*WHAT YOU SHOULD DO*: The result should be an exact copy of the entries below, free of pictures.

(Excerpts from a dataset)
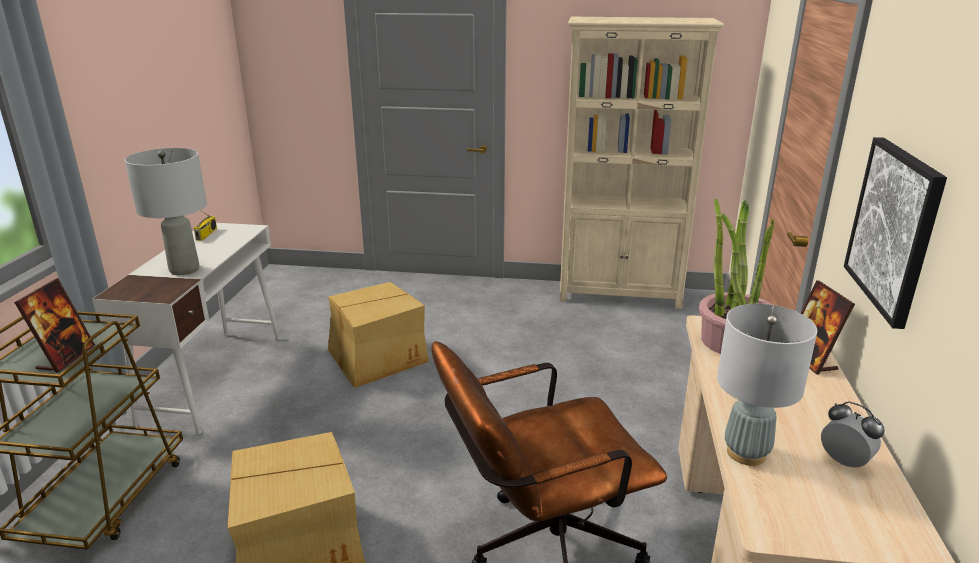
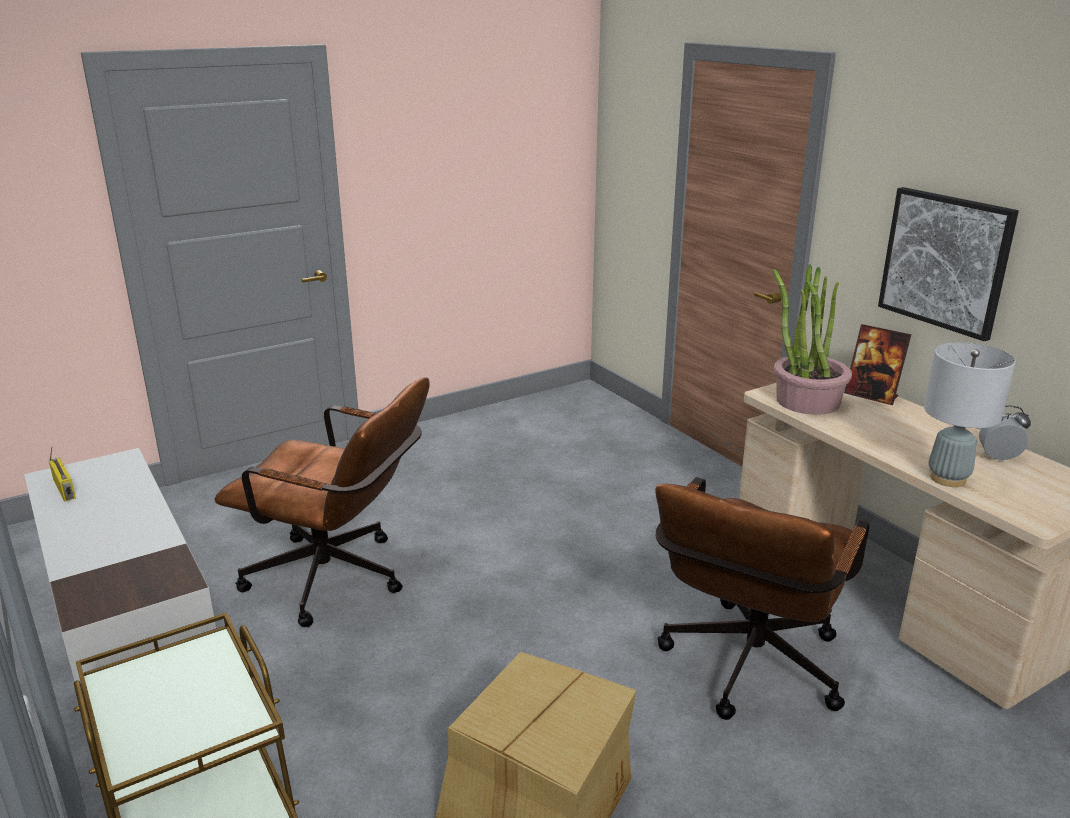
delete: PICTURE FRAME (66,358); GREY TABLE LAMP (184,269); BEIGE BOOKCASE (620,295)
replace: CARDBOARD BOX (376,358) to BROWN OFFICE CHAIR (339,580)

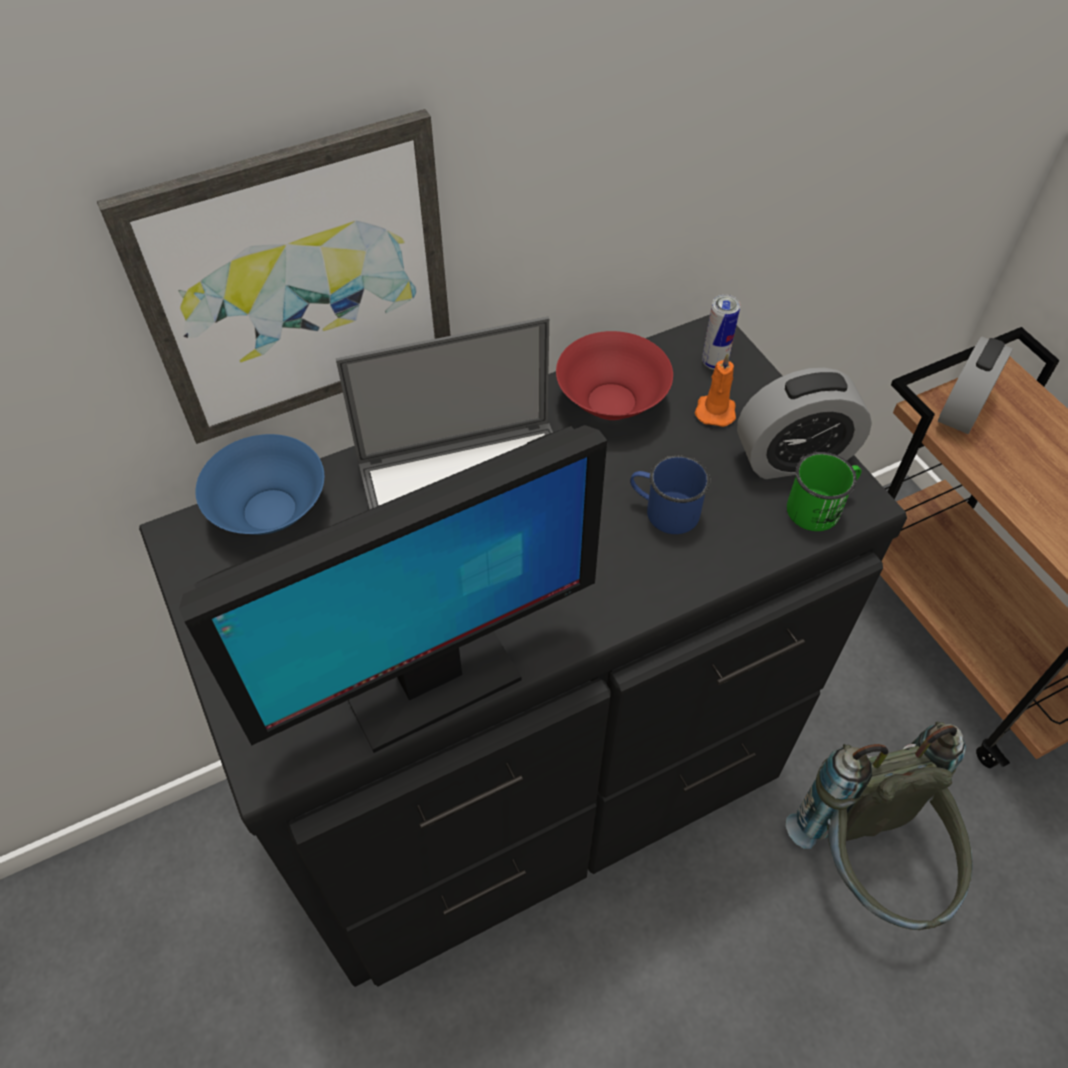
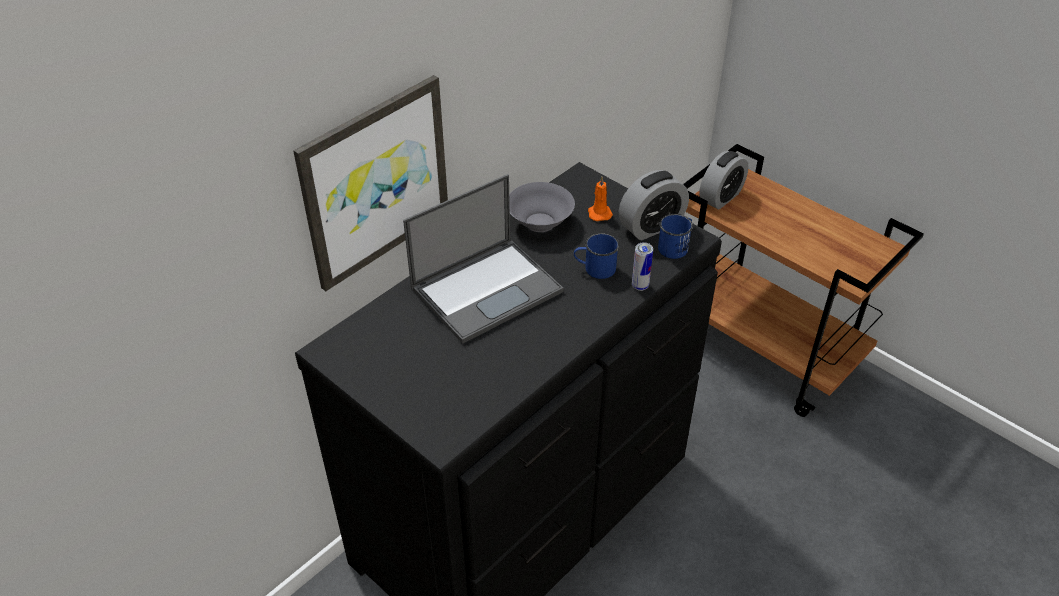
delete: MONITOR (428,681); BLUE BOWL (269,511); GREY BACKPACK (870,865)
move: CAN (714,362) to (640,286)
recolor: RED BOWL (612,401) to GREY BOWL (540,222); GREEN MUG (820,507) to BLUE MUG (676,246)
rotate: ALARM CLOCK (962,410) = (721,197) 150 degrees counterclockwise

*RESPONSE TO THE EXERCISE*:
delete: PICTURE FRAME (66,358); GREY TABLE LAMP (184,269); BEIGE BOOKCASE (620,295)
replace: CARDBOARD BOX (376,358) to BROWN OFFICE CHAIR (339,580)

delete: MONITOR (428,681); BLUE BOWL (269,511); GREY BACKPACK (870,865)
move: CAN (714,362) to (640,286)
recolor: RED BOWL (612,401) to GREY BOWL (540,222); GREEN MUG (820,507) to BLUE MUG (676,246)
rotate: ALARM CLOCK (962,410) = (721,197) 150 degrees counterclockwise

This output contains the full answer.